#### Short exercise A
Decide whether each statement below agrees with the wine dataset description. For each one, answer yes or no and quote the deciding words of the text. (i) The dataset covers Portuguese 'Vinho Verde' red wines. (ii) The dataset includes grape types and wine sale prices. (iii) Wine quality is scored between 1 and 5.

#### Quoted text
------------------------------------------------------------

The key challenge in the wine industry is predicting people's wine taste preferences in advance. This is crucial for making informed decisions in wine production, marketing, and creating targeted consumer strategies. This problem can be addressed by analyzing a substantial dataset linked to physicochemical and sensory tests during the certification phase. Such analyses can help wine producers understand taste preferences, improve production processes, and inform niche market marketing strategies. This business issue can be resolved through machine learning techniques.

## Dataset Story

The dataset pertains to various types of Portuguese 'Vinho Verde' red wines. For more information, you can refer to the study by Cortez et al.,titled 'Modeling wine preferences by data mining from physicochemical properties' (2009). Due to privacy and logistical constraints, only physicochemical variables are available (there is no data on factors such as grape types, wine brands, wine sale prices, etc.)

The dataset consists of the following features:
- fixed acidity
- volatile acidity
- citric acid
- residual sugar
- chlorides
- free sulfur dioxide
- total sulfur dioxide
- density
- pH
- sulphates
- alcohol

The output variable, which we aim to predict, is the wine's __quality__, scored between 0 and 10.

------------------------------------------------------------

#### Short exercise B
Locate every line of the records that contains the string "bare", treating uppercase and lowercase as different.

Segmentation dataset records
------------------------------------------------------------

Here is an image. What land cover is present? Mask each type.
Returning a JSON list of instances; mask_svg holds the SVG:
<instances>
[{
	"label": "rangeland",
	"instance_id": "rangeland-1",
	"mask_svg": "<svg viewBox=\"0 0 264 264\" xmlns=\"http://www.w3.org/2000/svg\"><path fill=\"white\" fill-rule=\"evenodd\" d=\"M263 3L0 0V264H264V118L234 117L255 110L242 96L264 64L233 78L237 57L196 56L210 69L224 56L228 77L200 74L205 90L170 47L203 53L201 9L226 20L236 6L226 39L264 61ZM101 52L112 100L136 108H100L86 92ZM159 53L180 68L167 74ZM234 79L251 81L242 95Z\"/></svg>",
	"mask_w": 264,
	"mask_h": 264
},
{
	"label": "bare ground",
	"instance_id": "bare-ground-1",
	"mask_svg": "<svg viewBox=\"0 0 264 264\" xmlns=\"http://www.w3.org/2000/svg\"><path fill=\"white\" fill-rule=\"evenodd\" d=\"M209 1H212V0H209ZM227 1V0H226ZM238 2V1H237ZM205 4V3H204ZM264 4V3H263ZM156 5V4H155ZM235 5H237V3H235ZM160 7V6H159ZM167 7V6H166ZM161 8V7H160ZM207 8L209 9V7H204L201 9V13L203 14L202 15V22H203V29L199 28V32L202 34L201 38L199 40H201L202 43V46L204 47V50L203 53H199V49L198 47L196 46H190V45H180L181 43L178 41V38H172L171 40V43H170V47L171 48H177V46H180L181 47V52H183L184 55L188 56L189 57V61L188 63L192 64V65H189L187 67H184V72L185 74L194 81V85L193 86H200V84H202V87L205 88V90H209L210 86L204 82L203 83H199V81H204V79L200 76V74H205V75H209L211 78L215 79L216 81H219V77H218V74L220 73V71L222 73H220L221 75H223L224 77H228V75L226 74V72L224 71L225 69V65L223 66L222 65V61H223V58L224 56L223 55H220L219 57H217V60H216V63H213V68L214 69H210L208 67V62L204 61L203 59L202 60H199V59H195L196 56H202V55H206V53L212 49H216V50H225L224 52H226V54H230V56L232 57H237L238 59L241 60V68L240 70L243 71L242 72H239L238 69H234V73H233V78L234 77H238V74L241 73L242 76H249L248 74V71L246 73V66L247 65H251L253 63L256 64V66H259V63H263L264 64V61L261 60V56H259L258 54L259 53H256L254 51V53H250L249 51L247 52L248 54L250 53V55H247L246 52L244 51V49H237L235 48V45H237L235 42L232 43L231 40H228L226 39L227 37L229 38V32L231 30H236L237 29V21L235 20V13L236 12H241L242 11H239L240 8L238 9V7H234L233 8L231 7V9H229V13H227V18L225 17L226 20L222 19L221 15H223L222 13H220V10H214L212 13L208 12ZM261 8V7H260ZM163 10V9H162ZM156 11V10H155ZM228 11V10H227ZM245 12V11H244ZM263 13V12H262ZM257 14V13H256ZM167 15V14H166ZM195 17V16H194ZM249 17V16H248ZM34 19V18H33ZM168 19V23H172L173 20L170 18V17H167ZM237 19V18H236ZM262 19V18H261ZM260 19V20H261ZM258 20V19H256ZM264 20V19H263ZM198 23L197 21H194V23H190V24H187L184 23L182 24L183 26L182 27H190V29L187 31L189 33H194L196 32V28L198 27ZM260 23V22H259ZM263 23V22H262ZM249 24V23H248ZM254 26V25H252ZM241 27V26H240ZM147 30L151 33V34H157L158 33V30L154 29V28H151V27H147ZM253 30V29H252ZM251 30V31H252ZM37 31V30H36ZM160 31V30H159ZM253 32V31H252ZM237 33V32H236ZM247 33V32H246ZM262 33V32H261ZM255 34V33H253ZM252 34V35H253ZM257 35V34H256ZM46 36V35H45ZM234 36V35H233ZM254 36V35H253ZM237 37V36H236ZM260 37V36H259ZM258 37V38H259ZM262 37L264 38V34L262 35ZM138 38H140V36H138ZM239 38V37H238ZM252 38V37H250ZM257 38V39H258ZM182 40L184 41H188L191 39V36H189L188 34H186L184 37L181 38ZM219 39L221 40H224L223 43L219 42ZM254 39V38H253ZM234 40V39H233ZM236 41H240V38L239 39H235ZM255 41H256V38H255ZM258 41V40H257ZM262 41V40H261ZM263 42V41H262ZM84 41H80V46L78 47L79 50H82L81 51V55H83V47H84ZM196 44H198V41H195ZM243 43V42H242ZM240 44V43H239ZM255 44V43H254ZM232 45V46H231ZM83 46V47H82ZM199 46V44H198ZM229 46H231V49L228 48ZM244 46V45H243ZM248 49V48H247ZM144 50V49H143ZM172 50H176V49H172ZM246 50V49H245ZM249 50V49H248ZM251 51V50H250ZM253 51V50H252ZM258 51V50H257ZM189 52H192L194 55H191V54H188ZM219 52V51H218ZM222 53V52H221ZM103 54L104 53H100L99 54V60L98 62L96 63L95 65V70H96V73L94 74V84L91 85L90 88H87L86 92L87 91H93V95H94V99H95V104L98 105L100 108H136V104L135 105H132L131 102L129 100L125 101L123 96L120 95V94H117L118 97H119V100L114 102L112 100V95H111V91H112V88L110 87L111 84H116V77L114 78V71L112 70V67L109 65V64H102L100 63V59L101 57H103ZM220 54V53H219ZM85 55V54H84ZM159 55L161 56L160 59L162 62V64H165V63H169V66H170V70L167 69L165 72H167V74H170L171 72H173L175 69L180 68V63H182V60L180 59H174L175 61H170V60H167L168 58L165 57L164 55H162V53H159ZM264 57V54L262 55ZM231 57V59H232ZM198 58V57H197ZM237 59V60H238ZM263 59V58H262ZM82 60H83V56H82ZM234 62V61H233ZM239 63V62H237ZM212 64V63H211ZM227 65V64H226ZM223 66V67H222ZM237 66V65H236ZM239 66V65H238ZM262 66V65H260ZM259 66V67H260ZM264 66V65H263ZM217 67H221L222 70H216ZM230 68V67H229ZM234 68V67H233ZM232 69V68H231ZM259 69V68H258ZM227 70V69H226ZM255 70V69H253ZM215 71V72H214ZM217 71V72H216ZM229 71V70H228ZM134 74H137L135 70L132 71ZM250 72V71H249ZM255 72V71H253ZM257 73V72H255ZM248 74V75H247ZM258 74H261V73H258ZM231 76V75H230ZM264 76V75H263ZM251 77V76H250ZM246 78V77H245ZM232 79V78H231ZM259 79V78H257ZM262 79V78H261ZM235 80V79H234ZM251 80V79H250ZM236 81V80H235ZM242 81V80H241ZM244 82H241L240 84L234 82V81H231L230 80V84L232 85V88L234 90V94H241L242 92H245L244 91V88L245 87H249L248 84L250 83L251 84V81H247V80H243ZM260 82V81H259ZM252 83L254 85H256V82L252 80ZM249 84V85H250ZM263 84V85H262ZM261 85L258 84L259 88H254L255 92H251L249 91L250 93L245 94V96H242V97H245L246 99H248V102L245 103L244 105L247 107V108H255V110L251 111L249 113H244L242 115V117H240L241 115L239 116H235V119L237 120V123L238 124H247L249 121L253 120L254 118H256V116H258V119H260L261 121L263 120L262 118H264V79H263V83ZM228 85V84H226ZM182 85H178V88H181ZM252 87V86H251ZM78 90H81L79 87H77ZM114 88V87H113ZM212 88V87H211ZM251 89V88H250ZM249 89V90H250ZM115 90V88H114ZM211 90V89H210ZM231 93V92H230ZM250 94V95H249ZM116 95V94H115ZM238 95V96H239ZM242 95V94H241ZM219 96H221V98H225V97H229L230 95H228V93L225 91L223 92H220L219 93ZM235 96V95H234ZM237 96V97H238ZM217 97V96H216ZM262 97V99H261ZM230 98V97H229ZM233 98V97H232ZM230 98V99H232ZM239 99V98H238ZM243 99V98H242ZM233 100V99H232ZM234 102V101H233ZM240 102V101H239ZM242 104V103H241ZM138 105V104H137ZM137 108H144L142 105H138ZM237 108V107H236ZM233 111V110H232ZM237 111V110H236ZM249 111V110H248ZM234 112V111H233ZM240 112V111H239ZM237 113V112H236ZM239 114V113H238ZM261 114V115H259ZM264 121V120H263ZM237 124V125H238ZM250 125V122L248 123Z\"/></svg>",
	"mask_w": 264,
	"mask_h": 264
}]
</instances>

------------------------------------------------------------

#### Task solution A
(i) Yes: "The dataset pertains to various types of Portuguese 'Vinho Verde' red wines."
(ii) No: "there is no data on factors such as grape types, wine brands, wine sale prices, etc."
(iii) No: "scored between 0 and 10."

#### Task solution B
	"label": "bare ground",
	"instance_id": "bare-ground-1",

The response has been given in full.